TO DO: Every record below should be transcribed exactly. Omit the images.

(LISTED RECORDS)

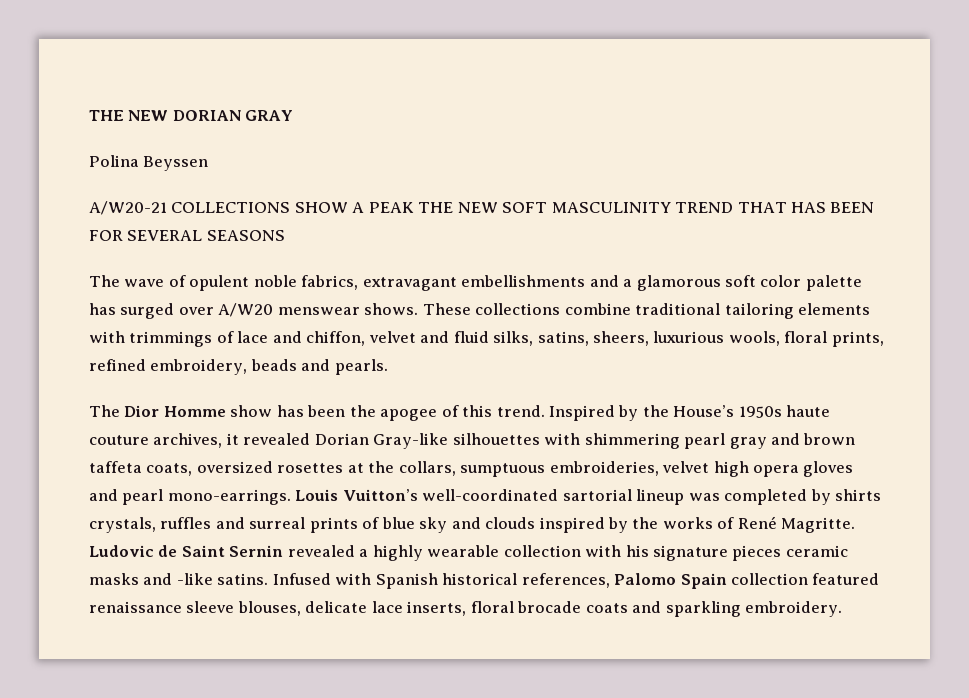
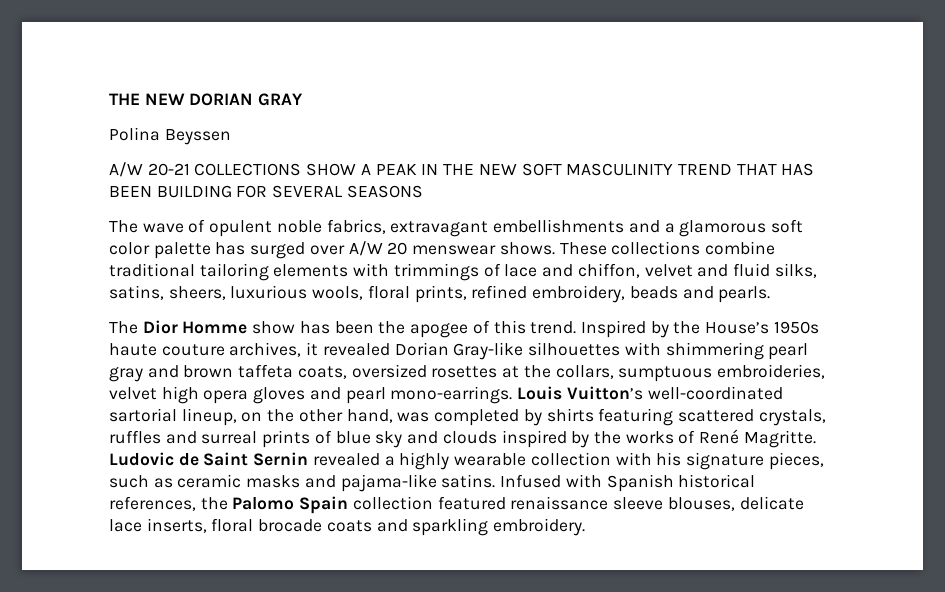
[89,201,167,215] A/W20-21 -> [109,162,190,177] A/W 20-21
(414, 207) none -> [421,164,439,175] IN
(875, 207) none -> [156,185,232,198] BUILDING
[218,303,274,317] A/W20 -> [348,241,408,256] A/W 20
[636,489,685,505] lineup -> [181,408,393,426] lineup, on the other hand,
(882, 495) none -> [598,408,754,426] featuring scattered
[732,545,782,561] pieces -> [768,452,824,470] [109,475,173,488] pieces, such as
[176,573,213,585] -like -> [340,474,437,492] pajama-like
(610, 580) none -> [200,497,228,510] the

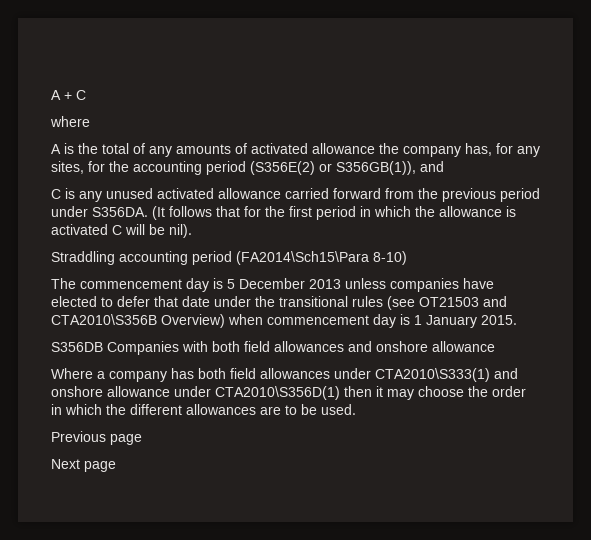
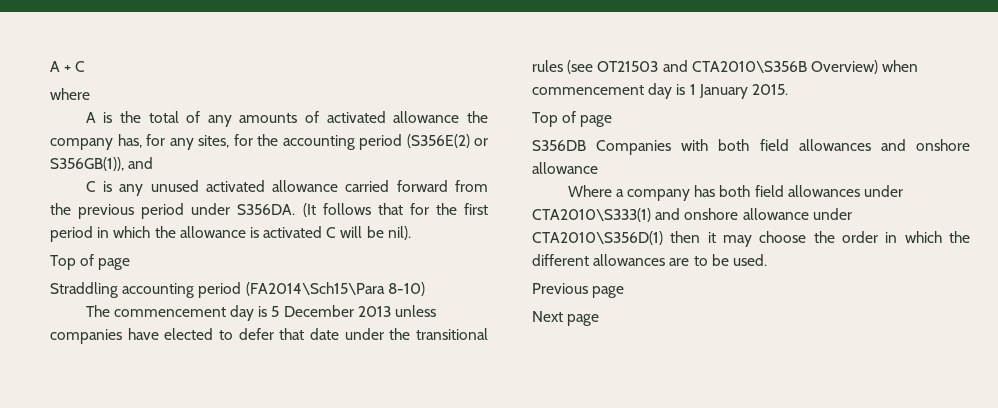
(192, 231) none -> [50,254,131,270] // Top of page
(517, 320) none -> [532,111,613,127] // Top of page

(End LISTED RECORDS)

SOLUTION TO THIS EXERCISE:
[89,201,167,215] A/W20-21 -> [109,162,190,177] A/W 20-21
(414, 207) none -> [421,164,439,175] IN
(875, 207) none -> [156,185,232,198] BUILDING
[218,303,274,317] A/W20 -> [348,241,408,256] A/W 20
[636,489,685,505] lineup -> [181,408,393,426] lineup, on the other hand,
(882, 495) none -> [598,408,754,426] featuring scattered
[732,545,782,561] pieces -> [768,452,824,470] [109,475,173,488] pieces, such as
[176,573,213,585] -like -> [340,474,437,492] pajama-like
(610, 580) none -> [200,497,228,510] the

(192, 231) none -> [50,254,131,270] // Top of page
(517, 320) none -> [532,111,613,127] // Top of page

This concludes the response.